As uncanny as it may sound, the author’s early sorrow carries in it its own antidote and intimates to her that salvation may well be attained or, at least, one might approximate it. Not surprisingly, she finds it again in language, not only in the alchemy of the “talking cure,” but a decision to become a writer. On the last page of her memoir, she tells us, “I wrote about us, my father and me, and while I wrote he came back to me again. His voice was reassuring, championing my step into new places” (''In Another Place'').
 
Acute consciousness of the magical role dialogical language plays in our life effectively assembles and structures the author’s instructive memoir as a narrative of various stages of learning of how to cope with the omnipresent vagaries and intricacies of life.

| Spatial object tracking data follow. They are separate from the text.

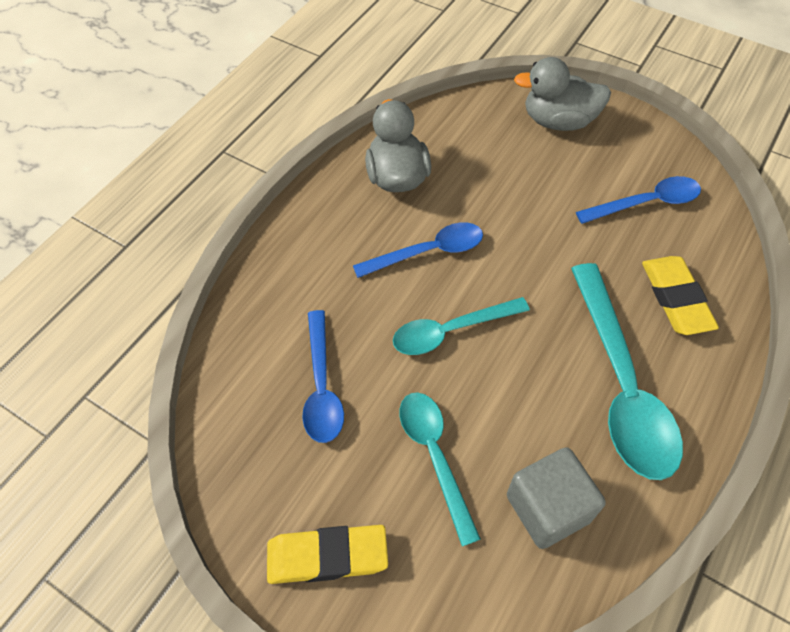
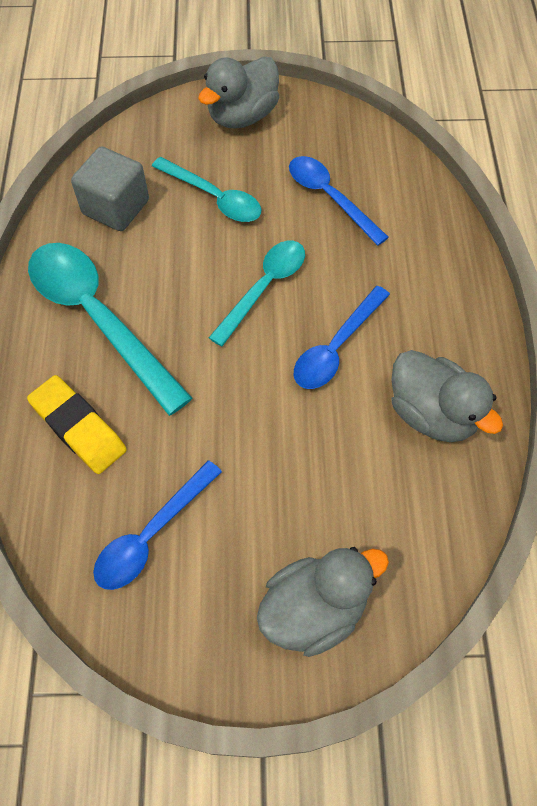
camera: 145 degrees right, 5 degrees up
yellow eraser [267,525,388,584] -> grey duck [198,57,279,129]

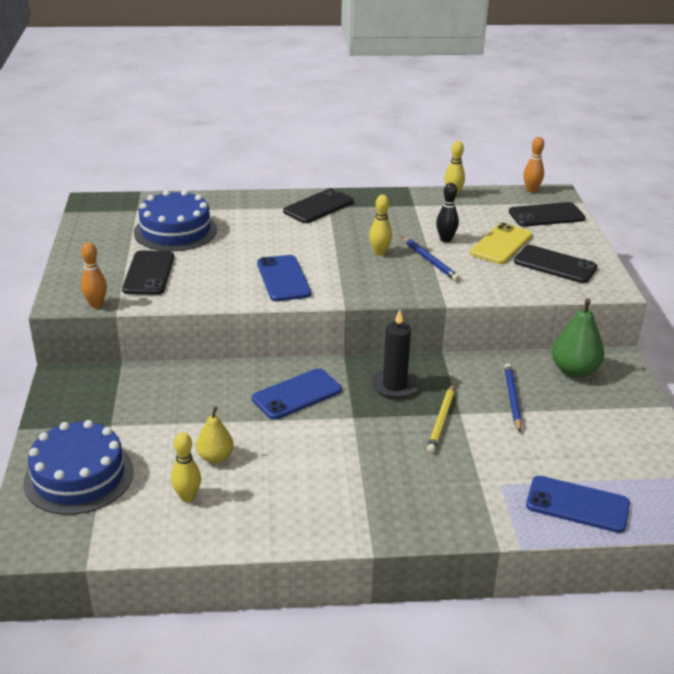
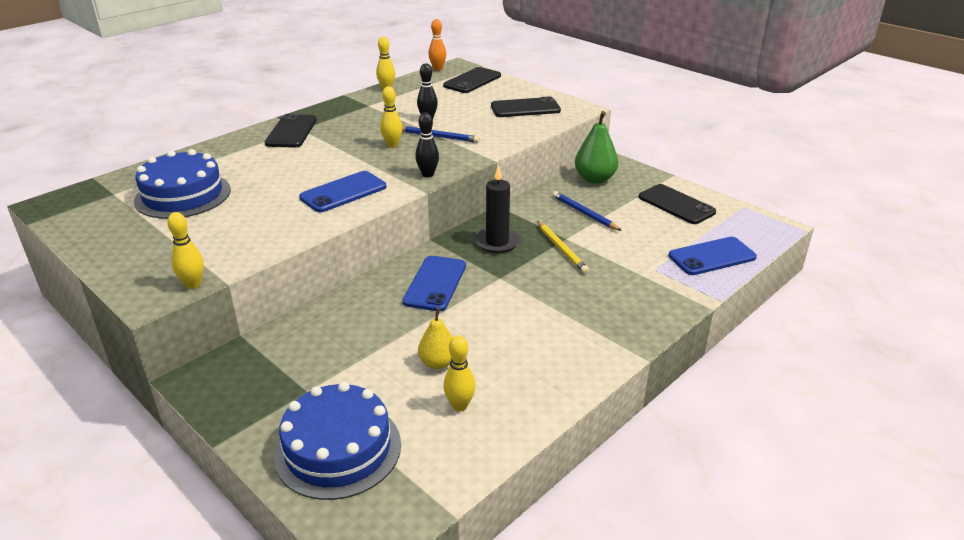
camera: 40 degrees left, 0 degrees up
orange bowling pin [81,242,107,308] -> yellow bowling pin [167,212,204,289]
black phone [122,250,174,295] -> black phone moved to [639,184,716,224]
blue phone [257,255,311,301] -> blue phone turned 75 degrees counterclockwise [299,171,386,212]
yellow phone [470,223,532,264] -> none
none -> black bowling pin [415,113,439,177]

She shares with her father the extreme desire to think creatively through the magic of language, and ideate or envisage the narrative field of lived new experiences—embracing a mode of high caliber dialogic epistemophilia. Her memoir is an account of a triumph over adversities, truly. I commend and recommend it to all those who, like myself, declare their solidarity with language as the very essence of our salvation.